One concern I had with Seek was that its Chinese website, Zhaopin, is only the number two jobs website in China. Seek presently owns 80% of the company and plans to float it because that will make it easier to attract and retain top staff. I have heard a variation of this claim to explain why the Malaysian property developer United Overseas Australia (ASX: UOS) is listed on the ASX. To quote Bassat: “We are convinced that there is a real benefit to being listed rather than being private.”
Another advantage of listing Zhaopin is that it will allow Seek to partially divest, should it wish to do so. This ought to be of some comfort to shareholders, because there is some chance that Zhaopin will be put under pressure by the leading Chinese employment website, 51job (NASDAQ: JOBS). Seek will be in an excellent position to manage its exposure to Zhaopin once the company is listed.
Seek is a business with good economics because it benefits from the network effect. The network effect often creates a natural monopoly: one famous Australian example is REA Group (ASX: REA), which owns the website realestate.com.au. REA Group and Seek have taken slightly different approaches to expansion; the latter company has expanded overseas, and into related fields, more aggressively.
In this sense, Seek retains its entrepreneurial attitude more than does REA Group. On the other hand, REA Group has more pricing power than Seek, because of the relatively high value of the transactions advertised. The most obvious similarity is that both companies have the number one website in Australia and this is their most valuable business. Further, both companies are expensive, although I prefer Seek to REA Group at current prices.

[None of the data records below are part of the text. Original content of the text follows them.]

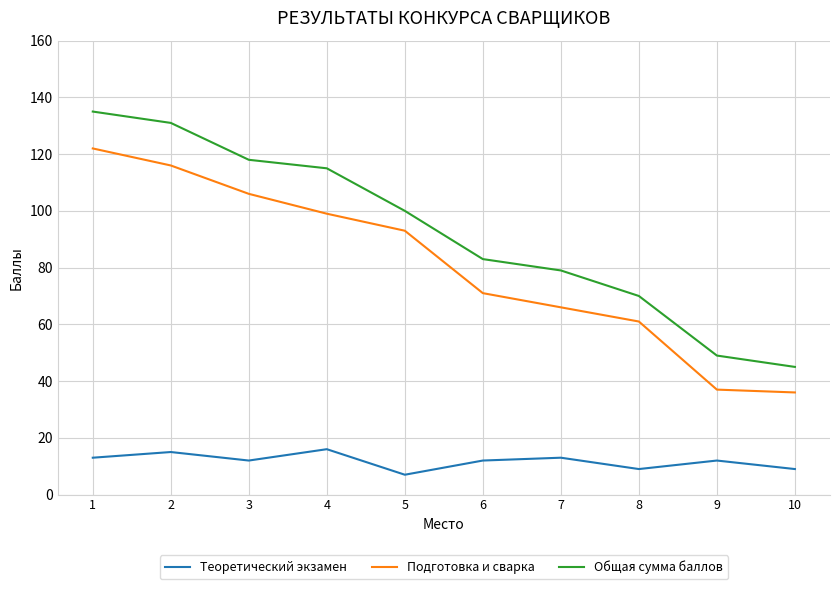

At which label does Теоретический экзамен first exceed 12?

1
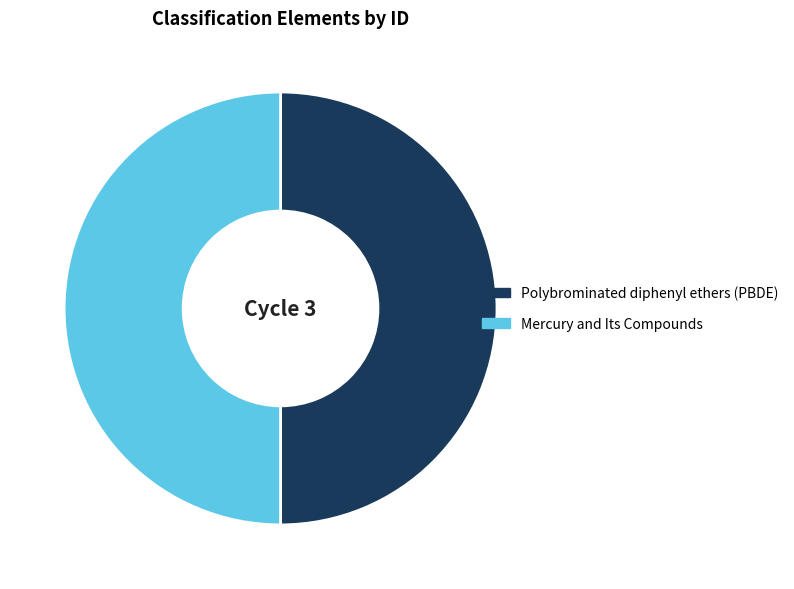

Combined, do Mercury and Its Compounds and Polybrominated diphenyl ethers (PBDE) account for over 50%?

Yes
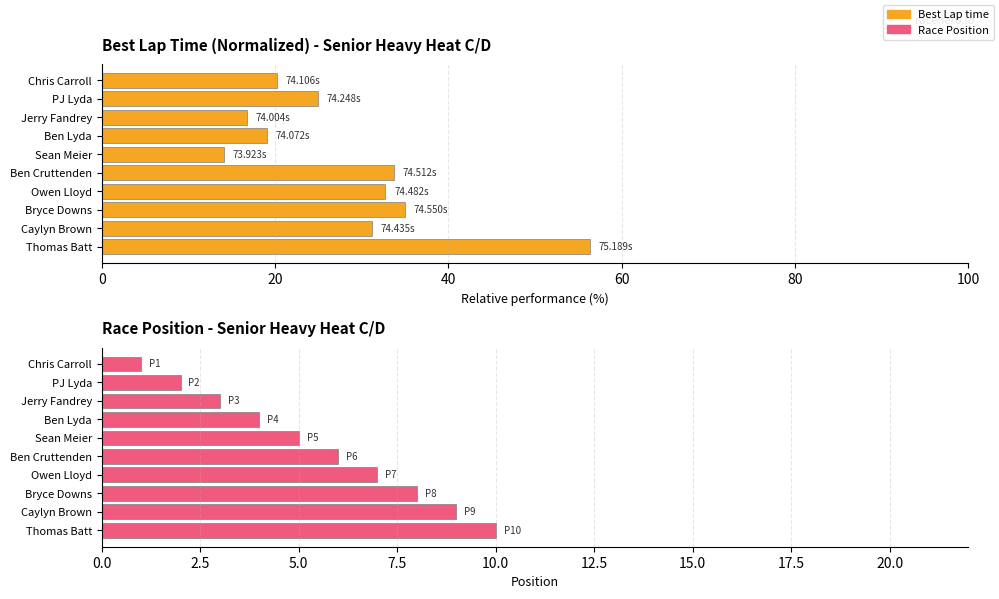

Is it true that Best Lap time equals 31.2 at Caylyn Brown?

True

Although Seek will retain Seek Learning and Swinburne Online, it plans to sell some of its share of IDP Education in an IPO. This would “assist in facilitating liquidity for the IPO,” Mr Bassat explains, “With the proceeds, SEEK would look to redeploy capital into international online opportunities and/or return capital back to SEEK’s shareholders.” In light of the current enthusiasm for internet IPOs, this is a well-timed plan.
The recent developments demonstrate that Seek continues to behave a bit like an entrepreneur or venture capitalist. This is good, because it takes advantage of the company’s expertise in growing online businesses. At current prices, the company yields over 1.6%, fully franked. If you hold these shares, I wouldn’t sell them. At current prices, Seek is a little too expensive for me, but this company deserves a spot on every investor’s watchlist.